Ese pasto seco está compuesto por los instintos más bajos de la condición humana. Del lado de los titiriteros, por la ambición y la impiedad que no los hace sentir ni ambiciosos ni impiadosos, sino proactivos y audaces. El fetiche del dinero empoderó como empodera el dinero del capitalismo terminal a un puñado de hombres y mujeres que realmente están convencidos de que se merecen tener el control del mundo, e incluso destruirlo, porque hay algo que se llama supremacía y que a lo largo del tiempo se ha ocupado de que algunos que objetivamente son peores que los demás, se sientan los mejores.

Por el lado de los títeres, los oprimidos con su beneplácito, los pobres tipos que siguen defendiendo la supremacía de quienes a ellos los consideran inferiores, el fetiche del dinero logró devolverlos a un lugar de lo humano en el que nada hace lazo con otros. Justamente la idea que más define a esa gente es que “acá te salvás vos o no te salva nadie”. Ellos no se van a salvar. Pero se aliviarán al saberse rodeados de otros mucho más vencidos que ellos, algunos de ellos muertos, o presos, o perseguidos. Es el contento del idiota. Defienden a los que les sacan todo, pero hay otros a los que les sacan la vida o la libertad. Es tan primario ese camino inverso de tres siglos o más, que llega hasta la dimensión de la esclavitud. El fetiche del dinero concibe realidades distópicas en las que la esencia y la identidad de las personas puede ser modificada por una fuerza superior que no tiene nombre, que no tiene forma de ideología sino de un afuera del lenguaje donde sólo caben pulsiones propias de la caverna.

El mundo del capital concentrado es el más bestial que conocimos.
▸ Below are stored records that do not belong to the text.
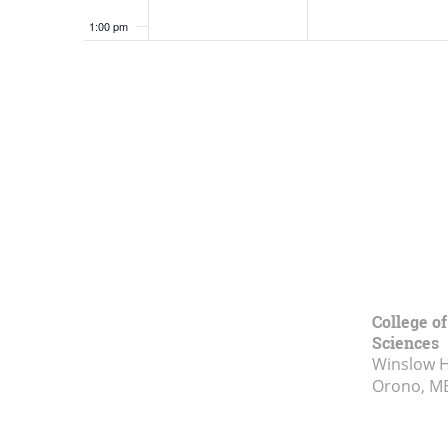
1:00 pm
2:00 pm
3:00 pm
4:00 pm
5:00 pm
6:00 pm
7:00 pm
College of
Sciences
Winslow Ha
8:00 pm
Orono, M
9:00 pm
Estamos en una fase nueva que no replica las series de netflix sino aquellas viejas malas películas que pasaban hace años por televisión sobre un futuro el que el mundo había implosionado y sólo había quedado a salvo en una nave hipertecnológica el grupo de control, mientras la nave era acechada por salvajes paleolíticos o de rasgos simios que habían retrocedido en la escala de la especie. Esos somos nosotros, la mayoría del mundo, los destinados a acechar la nave madre y a ser repelidos sin reticencia porque después de todo somos casi animales. Como han sido los indios. Como han sido los esclavos. Como han sido las mujeres. Como han sido todos y cada uno de los pueblos colonizados.

El mundo del trabajo no puede equivocarse como se equivoca la CGT. El mundo del trabajo, que no son cuatro jetones sino los millones de argentinos que no vivismos de rentas ni heredaremos nada, no tiene dos oportunidades, sino una sola antes de que logren lo primero que quieren, que es cortar de cuajo todo tipo de organización social y organización política. La sensatez y la noción de realidad nos marca un solo camino a todos aquellxs que estamos en peligro. Las contradicciones secundarias deben pasar a un inmediato segundo plano. Nuestra vocación entera, nuestra voluntad más firme, nuestra capacidad de empatía en la lucha debe encontrar con urgencia el modo de movernos como lo que somos: hombres y mujeres libres que se niegan a poner sus cabezas justo debajo de donde el enemigo está instalando sus diversos tipos de guillotinas.